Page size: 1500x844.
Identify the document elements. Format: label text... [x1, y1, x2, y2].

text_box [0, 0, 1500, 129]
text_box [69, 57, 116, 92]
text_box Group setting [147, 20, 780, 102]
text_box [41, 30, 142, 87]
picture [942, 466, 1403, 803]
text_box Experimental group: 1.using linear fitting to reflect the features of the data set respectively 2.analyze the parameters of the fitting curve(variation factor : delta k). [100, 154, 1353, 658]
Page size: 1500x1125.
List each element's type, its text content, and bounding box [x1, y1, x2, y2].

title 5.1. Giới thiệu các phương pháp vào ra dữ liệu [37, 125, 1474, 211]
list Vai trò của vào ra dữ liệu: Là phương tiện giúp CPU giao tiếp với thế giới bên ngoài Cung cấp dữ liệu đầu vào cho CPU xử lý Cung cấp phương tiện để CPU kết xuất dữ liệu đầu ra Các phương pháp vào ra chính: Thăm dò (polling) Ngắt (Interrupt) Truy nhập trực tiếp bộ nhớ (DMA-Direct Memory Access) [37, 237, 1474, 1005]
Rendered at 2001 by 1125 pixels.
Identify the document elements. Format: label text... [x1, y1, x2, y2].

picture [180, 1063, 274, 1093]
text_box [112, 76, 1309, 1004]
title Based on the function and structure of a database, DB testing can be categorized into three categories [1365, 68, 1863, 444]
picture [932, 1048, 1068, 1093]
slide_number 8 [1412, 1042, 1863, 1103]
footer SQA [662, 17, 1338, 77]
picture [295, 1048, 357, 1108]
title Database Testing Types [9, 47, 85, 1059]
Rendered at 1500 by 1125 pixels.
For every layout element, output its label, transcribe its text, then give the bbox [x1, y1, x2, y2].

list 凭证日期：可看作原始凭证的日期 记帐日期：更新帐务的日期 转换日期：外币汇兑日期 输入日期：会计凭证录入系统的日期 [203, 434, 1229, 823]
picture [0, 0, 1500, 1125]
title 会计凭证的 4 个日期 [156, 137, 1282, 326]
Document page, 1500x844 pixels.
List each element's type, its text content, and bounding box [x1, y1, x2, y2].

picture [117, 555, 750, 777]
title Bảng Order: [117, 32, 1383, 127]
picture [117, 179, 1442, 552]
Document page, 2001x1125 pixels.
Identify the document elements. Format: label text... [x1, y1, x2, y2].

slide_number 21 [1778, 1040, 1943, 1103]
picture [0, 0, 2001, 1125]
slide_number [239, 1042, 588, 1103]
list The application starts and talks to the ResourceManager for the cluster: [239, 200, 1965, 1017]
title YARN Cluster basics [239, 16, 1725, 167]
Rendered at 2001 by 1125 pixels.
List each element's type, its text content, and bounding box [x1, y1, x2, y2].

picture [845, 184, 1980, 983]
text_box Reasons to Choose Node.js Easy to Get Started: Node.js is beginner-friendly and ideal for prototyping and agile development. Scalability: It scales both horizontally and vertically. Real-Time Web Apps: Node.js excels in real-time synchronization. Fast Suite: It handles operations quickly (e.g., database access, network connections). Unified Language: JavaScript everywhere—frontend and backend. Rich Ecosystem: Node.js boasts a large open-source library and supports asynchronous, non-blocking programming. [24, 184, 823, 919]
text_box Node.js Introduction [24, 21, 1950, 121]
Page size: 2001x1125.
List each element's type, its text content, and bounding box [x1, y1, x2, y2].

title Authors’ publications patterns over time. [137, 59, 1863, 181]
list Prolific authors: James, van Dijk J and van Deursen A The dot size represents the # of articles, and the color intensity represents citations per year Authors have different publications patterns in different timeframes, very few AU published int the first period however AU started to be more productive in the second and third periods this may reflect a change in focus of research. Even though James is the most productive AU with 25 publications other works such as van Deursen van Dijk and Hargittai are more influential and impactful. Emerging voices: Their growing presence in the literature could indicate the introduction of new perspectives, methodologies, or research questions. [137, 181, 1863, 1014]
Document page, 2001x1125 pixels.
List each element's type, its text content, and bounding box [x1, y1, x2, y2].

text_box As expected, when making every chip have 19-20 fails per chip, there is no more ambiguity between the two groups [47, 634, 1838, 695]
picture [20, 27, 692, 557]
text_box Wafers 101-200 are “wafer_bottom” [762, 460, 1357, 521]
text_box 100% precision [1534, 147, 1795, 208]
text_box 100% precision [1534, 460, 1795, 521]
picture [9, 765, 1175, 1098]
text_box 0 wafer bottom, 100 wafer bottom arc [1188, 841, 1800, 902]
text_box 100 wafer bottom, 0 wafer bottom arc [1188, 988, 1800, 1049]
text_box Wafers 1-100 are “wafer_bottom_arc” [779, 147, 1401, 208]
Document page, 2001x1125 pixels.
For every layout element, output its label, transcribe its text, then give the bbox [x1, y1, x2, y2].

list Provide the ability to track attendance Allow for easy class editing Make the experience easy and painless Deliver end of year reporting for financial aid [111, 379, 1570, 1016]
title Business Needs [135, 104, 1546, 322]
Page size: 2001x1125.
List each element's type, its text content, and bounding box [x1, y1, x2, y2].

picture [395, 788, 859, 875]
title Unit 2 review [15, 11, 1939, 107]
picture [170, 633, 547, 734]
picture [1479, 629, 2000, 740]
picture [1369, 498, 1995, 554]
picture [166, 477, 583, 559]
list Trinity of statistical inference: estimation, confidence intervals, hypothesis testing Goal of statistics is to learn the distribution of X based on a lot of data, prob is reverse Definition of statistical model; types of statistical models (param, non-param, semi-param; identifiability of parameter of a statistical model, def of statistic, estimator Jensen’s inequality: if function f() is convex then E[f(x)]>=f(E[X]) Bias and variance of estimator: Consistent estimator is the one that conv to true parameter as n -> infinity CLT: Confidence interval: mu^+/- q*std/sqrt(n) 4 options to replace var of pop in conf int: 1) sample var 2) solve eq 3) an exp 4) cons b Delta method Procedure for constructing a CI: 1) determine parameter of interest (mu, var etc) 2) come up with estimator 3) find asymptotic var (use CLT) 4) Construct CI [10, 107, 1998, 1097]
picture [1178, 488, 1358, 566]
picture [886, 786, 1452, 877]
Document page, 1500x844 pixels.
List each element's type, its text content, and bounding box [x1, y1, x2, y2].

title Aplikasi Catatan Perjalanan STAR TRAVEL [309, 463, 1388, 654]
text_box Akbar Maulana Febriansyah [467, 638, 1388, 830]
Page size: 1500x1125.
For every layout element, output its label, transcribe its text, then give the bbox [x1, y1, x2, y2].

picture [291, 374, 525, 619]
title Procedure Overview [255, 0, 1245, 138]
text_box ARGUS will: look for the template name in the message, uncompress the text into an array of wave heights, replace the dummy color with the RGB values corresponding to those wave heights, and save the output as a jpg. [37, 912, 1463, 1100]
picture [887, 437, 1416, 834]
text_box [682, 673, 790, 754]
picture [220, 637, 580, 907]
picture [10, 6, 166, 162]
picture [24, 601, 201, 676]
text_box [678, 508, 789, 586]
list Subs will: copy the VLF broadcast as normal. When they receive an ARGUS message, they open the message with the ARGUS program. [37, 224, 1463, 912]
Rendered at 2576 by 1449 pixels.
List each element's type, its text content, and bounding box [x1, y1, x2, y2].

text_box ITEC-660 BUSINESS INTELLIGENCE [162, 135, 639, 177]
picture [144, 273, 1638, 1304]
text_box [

### Activity
Gather all lines with the string "Rendered" from the data.

### Result for this exercise
Rendered at 2001 by 1125 pixels.
Rendered at 1500 by 1125 pixels.
Rendered at 2001 by 1125 pixels.
Rendered at 2576 by 1449 pixels.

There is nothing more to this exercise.